Aurais-je su,même maladroit évoquer l’indicible
Et traquer ces secondes comme des heures
Afin que ma mémoire dépose
Témoin dérisoire et magnifique
Brodant de tardives arabesques au seuil du néant?
Oui ce me semble j’aurais trouvé
Pour toi les mots des lettres les plus forts
Et les ayant sculptés je t’aurais donné
La meilleure part de moi,le souffle de ma vie
Et tu aurais aimé,c’est sûr
Chaque lettre de chaque mot
Arrachée au destin rapace et délirant
J’aurais été ton poème entr’ouvert sur la nuit
Le sort aurait peut-être adouci ma misère
En laissant à ma main une ombre de talent
Pour que je te pénètre à t’en désespérer
Au reste de tes jours et je serais mort prince
Heureux de ta rencontre.
Pour toujours enfin je serais rimbaldien
Aux semelles légères à courir avec toi
A Florence et Venise
Aux dunes et aux ergs de Mauritanie.
Ces orages d’acier m’auraient condamné
A rester cet ardent cavalier
Frère des troubadours
Ami des guitaristes et jongleur de mots
Toi,tu aurais aimé,tu aurais gardé
Bien longtemps,bien toujours
Superbe actrice,ces monologues
Enfin j’aurais été l’auteur
Des verbes de réalité
Que ta bouche meurtrie aurait incantés
De tes multiples profondeurs
Celles que je connaissais bien avant
Que de rejoindre le bataillon des perdus.

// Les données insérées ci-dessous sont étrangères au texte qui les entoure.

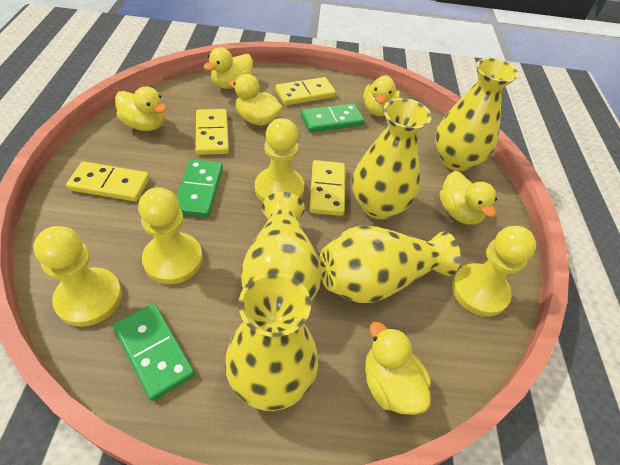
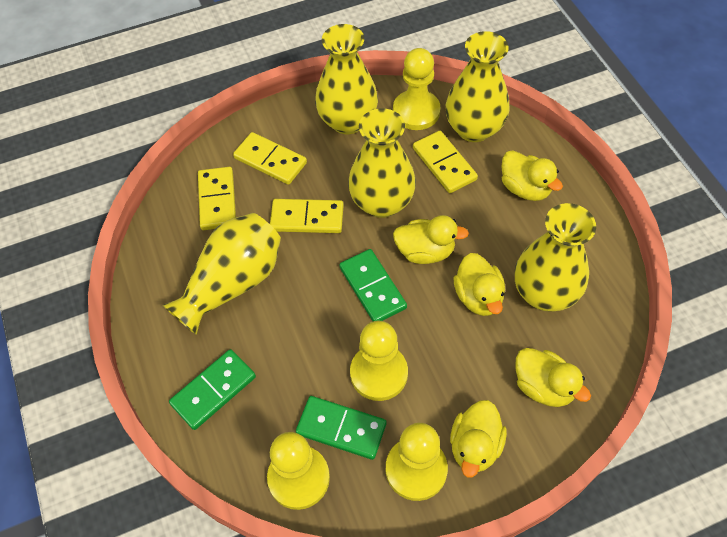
yellow duck: [115,86,167,131] [203,47,253,89] [228,74,283,125] [363,75,400,116] [365,322,431,415] [439,171,497,225] = 6 -> [393,215,469,264] [450,400,507,478] [453,253,505,316] [501,150,563,201] [515,348,591,407] = 5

Et sur ces crêtes qui t’impressionnent
J’aurais laissé parmi tant d’autres
L’empreinte de mes doigts crispés
Sur ces rocs comme sur ton corps
Sous l’infini silence des oiseaux
Oui,Amour,tu aurais aimé
Quand après mon départ
Une vie aurait doucement pris son vol
Dans ton ventre habité.
Si j’avais été un soldat
Rebelle ou résigné,cela importe peu
Si j’étais tombé en ces lieux un peu tiens
Je sais que jamais je ne t’aurais déçue.